Из того угла, где сгрудилась съемочная группа, донесся коллективный вздох, и я увидела, что Марион Тродд подалась вперед и что-то прошептала Бан Китс.
– Поскольку мы не в состоянии связаться со студией, – продолжал Вэл Лампман, поднося к виску два пальца, как будто получал послание с планеты Марс, – уверен, вы оцените, что это вынужденное решение было сделано исключительно мной. Я проконтролирую, чтобы утром были даны соответствующие инструкции. Тем временем, леди и джентльмены, предлагаю провести остаток этого довольно грустного Рождества, вспоминая мисс Уиверн и то, что она значила для каждого из нас.

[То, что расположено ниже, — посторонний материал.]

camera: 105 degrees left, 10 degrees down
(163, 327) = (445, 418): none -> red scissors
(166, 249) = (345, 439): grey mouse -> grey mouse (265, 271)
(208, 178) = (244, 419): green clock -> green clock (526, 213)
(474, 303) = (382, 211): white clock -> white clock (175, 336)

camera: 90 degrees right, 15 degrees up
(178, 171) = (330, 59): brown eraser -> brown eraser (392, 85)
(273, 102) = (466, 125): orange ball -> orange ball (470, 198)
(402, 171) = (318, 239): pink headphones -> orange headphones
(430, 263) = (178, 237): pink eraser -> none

Но я подумала не о Филлис Уиверн, а о Фели. С прекращением съемок она утратила свой шанс стать кинозвездой.
Через века, где-то в туманном будущем, историки, изучая подвалы «Илиум филмс», обнаружат пленку с кадрами, на которых письмо осторожно кладут на стол, снова и снова. Что они подумают, интересно?
Некоторым странным образом мне приятно думать, что эти руки на заднем плане с длинными идеальными пальцами – руки моей сестры. Фели – вот и все, что останется от «Крика ворона», фильма, умершего до рождения.
Внезапно я вернулась к реальности.
Отец, подняв бровь, подозвал Доггера, и я воспользовалась возможностью, чтобы убежать вверх по лестнице.
Мне многое предстоит сделать, а времени мало.
Но тем не менее время еще оставалось. Когда я добралась до спальни, я увидела, что еще нет одиннадцати часов.
Миссис Мюллет всегда говорила мне, что Дед Мороз не приходит раньше полуночи или раньше того, как все в доме уснут, – точно не помню. Так или иначе проверять мою ловушку слишком рано: учитывая, что половина населения Бишоп-Лейси свободно бродит по Букшоу, старый джентльмен вряд ли станет рисковать, спускаясь по каминной трубе в гостиную.
И тут мне в голову пришла мысль. Как Дед Мороз может спускаться – и подниматься – по миллионам дымоходов, не испачкав свой костюм? Почему утром в Рождество на ковре никогда не бывает черных следов?
Я совершенно точно знаю по собственным опытам, что углеродистые продукты сжигания оставляют достаточно грязи даже в маленьких количествах, в которых они встречаются в лаборатории, но мысль о взрослом мужчине, спускающемся по дымоходу, покрытому слоем копоти, в костюме, немногим лучше, чем огромная щетка для прочистки труб, – невероятна. Почему я не подумала об этом раньше? Почему настолько очевидное научное доказательство никогда не приходило мне в голову?